Glucose 6-phosphate dehydrogenase is required for Salmonella typhimurium virulence and resistance to reactive oxygen and nitrogen intermediates.
作者信息
Lundberg B E, Wolf R E, Dinauer M C, Xu Y, Fang F C
机构信息
Department of Medicine, University of Colorado Health Sciences Center, Denver 80262, USA.
出版信息
Infect Immun. 1999 Jan;67(1):436-8. doi: 10.1128/IAI.67.1.436-438.1999.
Abstract
Salmonella typhimurium zwf mutants lacking glucose 6-phosphate dehydrogenase (G6PD) activity have increased susceptibility to reactive oxygen and nitrogen intermediates as well as attenuated virulence in mice.
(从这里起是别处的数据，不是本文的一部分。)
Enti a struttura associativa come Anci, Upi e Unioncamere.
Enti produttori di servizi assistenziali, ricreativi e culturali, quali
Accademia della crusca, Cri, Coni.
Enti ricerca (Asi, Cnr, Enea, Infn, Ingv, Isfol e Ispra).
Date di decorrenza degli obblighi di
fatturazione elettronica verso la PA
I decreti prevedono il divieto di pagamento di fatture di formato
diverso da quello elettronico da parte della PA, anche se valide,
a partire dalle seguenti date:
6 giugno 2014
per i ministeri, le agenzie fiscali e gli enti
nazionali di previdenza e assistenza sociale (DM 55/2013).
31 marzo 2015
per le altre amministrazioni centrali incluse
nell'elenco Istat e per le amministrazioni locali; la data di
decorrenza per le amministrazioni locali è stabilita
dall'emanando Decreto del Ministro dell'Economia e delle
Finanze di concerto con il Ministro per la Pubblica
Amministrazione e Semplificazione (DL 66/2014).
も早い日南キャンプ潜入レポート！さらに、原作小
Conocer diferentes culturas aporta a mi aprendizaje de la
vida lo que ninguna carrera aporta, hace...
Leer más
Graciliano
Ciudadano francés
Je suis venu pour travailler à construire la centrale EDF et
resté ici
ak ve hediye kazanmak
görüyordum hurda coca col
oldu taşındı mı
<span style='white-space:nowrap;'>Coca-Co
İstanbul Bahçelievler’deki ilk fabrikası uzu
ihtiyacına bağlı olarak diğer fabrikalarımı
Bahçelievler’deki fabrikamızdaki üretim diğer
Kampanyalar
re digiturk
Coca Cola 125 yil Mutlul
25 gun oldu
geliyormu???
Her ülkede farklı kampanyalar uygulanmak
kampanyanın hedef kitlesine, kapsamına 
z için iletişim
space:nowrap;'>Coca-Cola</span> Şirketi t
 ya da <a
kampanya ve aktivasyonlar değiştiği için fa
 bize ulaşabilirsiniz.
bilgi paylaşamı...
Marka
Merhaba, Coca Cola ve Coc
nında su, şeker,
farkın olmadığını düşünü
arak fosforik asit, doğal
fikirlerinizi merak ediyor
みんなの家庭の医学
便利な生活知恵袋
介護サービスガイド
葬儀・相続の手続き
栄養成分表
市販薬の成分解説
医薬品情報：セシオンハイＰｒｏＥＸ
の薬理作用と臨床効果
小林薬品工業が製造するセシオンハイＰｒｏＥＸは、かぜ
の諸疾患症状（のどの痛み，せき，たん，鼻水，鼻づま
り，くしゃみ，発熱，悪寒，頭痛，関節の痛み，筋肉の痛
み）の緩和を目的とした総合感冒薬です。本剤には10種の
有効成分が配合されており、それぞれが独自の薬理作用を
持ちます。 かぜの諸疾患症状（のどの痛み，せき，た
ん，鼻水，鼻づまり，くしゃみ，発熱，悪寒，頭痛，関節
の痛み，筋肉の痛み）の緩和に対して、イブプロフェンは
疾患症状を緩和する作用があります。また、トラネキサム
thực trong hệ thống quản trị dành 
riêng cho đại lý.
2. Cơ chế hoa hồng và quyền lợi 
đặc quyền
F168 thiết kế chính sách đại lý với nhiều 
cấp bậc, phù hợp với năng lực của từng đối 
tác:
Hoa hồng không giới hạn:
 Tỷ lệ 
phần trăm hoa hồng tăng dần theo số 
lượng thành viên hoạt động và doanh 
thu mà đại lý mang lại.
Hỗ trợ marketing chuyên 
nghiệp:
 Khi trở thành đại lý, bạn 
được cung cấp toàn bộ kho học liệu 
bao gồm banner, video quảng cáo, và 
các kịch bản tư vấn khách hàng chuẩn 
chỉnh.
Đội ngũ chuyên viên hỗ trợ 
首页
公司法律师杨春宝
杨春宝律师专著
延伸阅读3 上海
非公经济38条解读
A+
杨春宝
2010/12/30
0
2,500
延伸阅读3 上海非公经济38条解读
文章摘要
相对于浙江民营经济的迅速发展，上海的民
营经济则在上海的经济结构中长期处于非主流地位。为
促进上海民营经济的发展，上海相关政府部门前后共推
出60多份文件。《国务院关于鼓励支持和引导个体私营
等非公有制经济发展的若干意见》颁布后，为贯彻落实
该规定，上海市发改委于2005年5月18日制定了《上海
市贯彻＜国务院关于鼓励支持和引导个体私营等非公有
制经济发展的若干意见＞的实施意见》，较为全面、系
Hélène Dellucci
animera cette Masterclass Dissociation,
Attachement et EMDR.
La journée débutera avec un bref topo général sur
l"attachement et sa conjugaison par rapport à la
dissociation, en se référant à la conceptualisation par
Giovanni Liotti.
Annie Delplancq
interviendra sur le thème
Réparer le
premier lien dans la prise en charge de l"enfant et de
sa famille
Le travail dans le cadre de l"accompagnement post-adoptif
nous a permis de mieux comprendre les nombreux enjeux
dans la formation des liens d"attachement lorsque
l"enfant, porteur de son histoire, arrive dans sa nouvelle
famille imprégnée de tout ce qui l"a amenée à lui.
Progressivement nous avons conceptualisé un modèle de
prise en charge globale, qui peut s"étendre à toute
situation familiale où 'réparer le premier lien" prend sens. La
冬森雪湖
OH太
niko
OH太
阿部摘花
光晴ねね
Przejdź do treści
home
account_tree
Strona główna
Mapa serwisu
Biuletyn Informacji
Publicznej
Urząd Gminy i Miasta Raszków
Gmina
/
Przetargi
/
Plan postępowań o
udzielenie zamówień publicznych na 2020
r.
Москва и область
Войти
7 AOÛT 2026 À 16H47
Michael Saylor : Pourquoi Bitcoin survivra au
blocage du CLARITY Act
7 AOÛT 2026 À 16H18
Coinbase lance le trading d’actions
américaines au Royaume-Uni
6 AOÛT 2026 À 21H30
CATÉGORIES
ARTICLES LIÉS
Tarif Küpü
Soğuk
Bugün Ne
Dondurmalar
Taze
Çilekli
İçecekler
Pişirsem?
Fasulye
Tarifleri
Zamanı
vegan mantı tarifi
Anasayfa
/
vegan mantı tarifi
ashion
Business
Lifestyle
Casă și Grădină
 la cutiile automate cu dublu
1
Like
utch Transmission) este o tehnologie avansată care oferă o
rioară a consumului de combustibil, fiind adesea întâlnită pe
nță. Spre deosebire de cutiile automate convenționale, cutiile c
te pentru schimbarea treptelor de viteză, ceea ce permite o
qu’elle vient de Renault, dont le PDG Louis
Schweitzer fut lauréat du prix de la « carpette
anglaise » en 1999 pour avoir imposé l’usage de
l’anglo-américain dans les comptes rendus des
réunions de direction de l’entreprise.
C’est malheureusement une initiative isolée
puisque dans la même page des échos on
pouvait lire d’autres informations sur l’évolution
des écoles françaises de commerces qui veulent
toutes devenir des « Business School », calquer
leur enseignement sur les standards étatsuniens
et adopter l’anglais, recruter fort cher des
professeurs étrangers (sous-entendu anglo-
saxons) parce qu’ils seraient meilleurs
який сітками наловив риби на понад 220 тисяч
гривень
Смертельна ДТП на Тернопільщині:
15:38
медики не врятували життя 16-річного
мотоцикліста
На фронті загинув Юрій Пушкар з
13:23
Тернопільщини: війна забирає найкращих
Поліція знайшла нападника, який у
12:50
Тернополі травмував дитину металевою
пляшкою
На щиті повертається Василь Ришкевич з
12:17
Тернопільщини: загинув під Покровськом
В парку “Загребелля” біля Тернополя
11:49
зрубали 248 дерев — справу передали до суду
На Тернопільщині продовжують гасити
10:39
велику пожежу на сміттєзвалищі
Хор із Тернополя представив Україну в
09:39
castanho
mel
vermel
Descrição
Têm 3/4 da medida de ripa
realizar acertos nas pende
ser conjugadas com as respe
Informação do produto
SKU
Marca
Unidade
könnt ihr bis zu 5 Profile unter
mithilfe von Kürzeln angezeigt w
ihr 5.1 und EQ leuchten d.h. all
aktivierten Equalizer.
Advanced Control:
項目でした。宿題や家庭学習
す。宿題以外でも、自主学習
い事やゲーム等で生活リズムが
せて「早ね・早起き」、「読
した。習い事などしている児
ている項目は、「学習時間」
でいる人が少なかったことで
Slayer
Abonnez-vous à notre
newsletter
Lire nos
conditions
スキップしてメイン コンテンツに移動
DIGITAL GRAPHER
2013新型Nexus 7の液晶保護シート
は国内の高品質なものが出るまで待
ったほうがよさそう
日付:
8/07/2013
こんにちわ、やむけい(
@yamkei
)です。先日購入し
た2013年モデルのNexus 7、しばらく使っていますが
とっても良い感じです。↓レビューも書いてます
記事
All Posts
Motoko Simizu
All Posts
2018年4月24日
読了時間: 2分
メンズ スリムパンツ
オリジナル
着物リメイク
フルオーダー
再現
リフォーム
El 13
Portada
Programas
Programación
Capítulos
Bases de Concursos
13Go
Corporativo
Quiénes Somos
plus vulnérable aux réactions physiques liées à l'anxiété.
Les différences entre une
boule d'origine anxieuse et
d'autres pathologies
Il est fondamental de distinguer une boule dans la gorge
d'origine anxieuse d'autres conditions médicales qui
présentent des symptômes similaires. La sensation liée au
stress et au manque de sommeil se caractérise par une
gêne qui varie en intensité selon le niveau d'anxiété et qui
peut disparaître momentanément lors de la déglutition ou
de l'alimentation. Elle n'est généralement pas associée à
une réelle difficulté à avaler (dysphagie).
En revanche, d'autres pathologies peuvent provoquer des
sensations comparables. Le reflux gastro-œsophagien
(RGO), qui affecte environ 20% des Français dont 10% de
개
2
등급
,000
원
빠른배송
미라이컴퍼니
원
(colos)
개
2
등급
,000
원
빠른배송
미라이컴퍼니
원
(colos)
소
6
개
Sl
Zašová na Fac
Abrogation of the phagocyte respiratory burst oxidase during experimental infection with zwf mutant Salmonella causes a prompt restoration of virulence, while inhibition of inducible nitric oxide synthase results in delayed lethality. These observations suggest that G6PD-dependent bacterial antioxidant defenses play an important pathogenic role during early salmonellosis and additionally may help to antagonize NO-dependent antimicrobial mechanisms later in the course of infection.
摘要
缺乏葡萄糖-6-磷酸脱氢酶(G6PD)活性的鼠伤寒沙门氏菌zwf突变体对活性氧和氮中间体的敏感性增加,并且在小鼠中的毒力减弱。在用zwf突变体沙门氏菌进行实验性感染期间,吞噬细胞呼吸爆发氧化酶的缺失导致毒力迅速恢复,而诱导型一氧化氮合酶的抑制则导致致死延迟。这些观察结果表明,G6PD依赖性细菌抗氧化防御在早期沙门氏菌病期间发挥重要的致病作用,并且在感染过程后期可能有助于对抗NO依赖性抗菌机制。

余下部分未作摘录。